Your reply should hold every record exactly as given, with no pictures in it.

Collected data
[Start of Attachment]
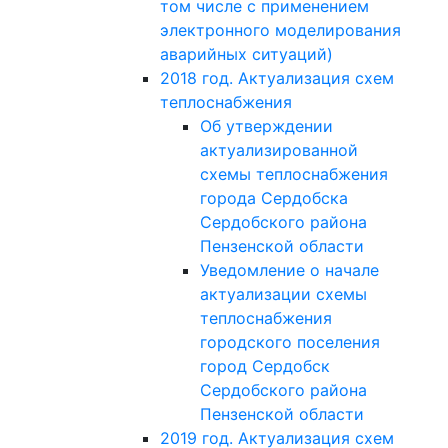
том числе с применением
электронного моделирования
аварийных ситуаций)
2018 год. Актуализация схем
теплоснабжения
Об утверждении
актуализированной
схемы теплоснабжения
города Сердобска
Сердобского района
Пензенской области
Уведомление о начале
актуализации схемы
теплоснабжения
городского поселения
город Сердобск
Сердобского района
Пензенской области
2019 год. Актуализация схем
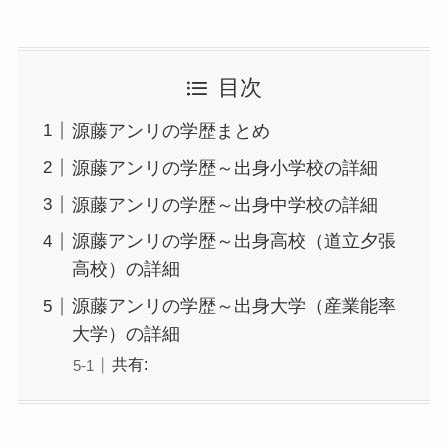
目次
源藤アンリの学歴まとめ
源藤アンリの学歴～出身小学校の詳細
源藤アンリの学歴～出身中学校の詳細
源藤アンリの学歴～出身高校（道立夕張
高校）の詳細
源藤アンリの学歴～出身大学（産業能率
大学）の詳細
共有:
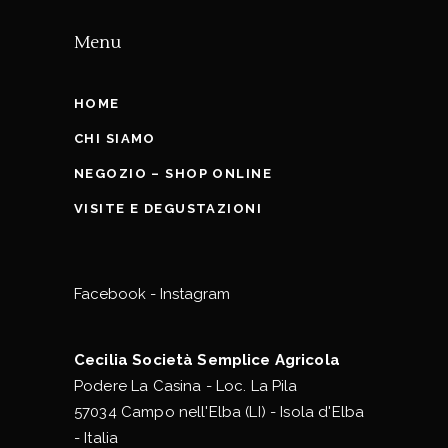
Menu
HOME
CHI SIAMO
NEGOZIO – SHOP ONLINE
VISITE E DEGUSTAZIONI
Facebook
-
Instagram
Cecilia Società Semplice Agricola
Podere La Casina - Loc. La Pila
57034 Campo nell'Elba (LI) - Isola d'Elba
- Italia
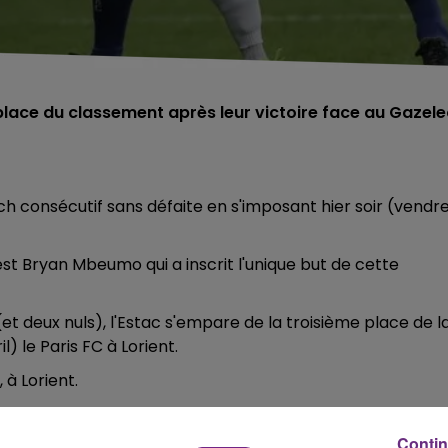
lace du classement après leur victoire face au Gazele
ch consécutif sans défaite en s'imposant hier soir (vendre
t Bryan Mbeumo qui a inscrit l'unique but de cette
t deux nuls), l'Estac s'empare de la troisième place de l
l) le Paris FC à Lorient.
 à Lorient.
Contin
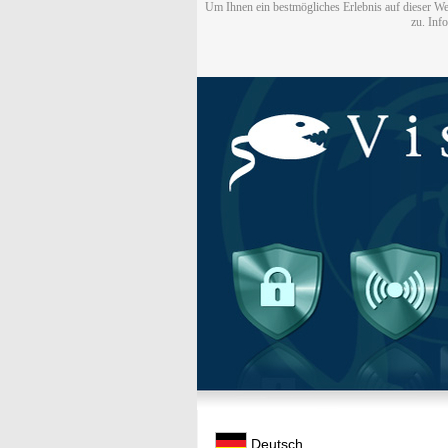
Um Ihnen ein bestmögliches Erlebnis auf dieser We
zu. Inf
Deutsch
[End of Attachment]
> [Solution for this problem]
том числе с применением
электронного моделирования
аварийных ситуаций)
2018 год. Актуализация схем
теплоснабжения
Об утверждении
актуализированной
схемы теплоснабжения
города Сердобска
Сердобского района
Пензенской области
Уведомление о начале
актуализации схемы
теплоснабжения
городского поселения
город Сердобск
Сердобского района
Пензенской области
2019 год. Актуализация схем
目次
源藤アンリの学歴まとめ
源藤アンリの学歴～出身小学校の詳細
源藤アンリの学歴～出身中学校の詳細
源藤アンリの学歴～出身高校（道立夕張
高校）の詳細
源藤アンリの学歴～出身大学（産業能率
大学）の詳細
共有:
Menu
HOME
CHI SIAMO
NEGOZIO – SHOP ONLINE
VISITE E DEGUSTAZIONI
Facebook
-
Instagram
Cecilia Società Semplice Agricola
Podere La Casina - Loc. La Pila
57034 Campo nell'Elba (LI) - Isola d'Elba
- Italia
lace du classement après leur victoire face au Gazele
ch consécutif sans défaite en s'imposant hier soir (vendre
t Bryan Mbeumo qui a inscrit l'unique but de cette
t deux nuls), l'Estac s'empare de la troisième place de l
l) le Paris FC à Lorient.
 à Lorient.
Contin
Um Ihnen ein bestmögliches Erlebnis auf dieser We
zu. Inf
Deutsch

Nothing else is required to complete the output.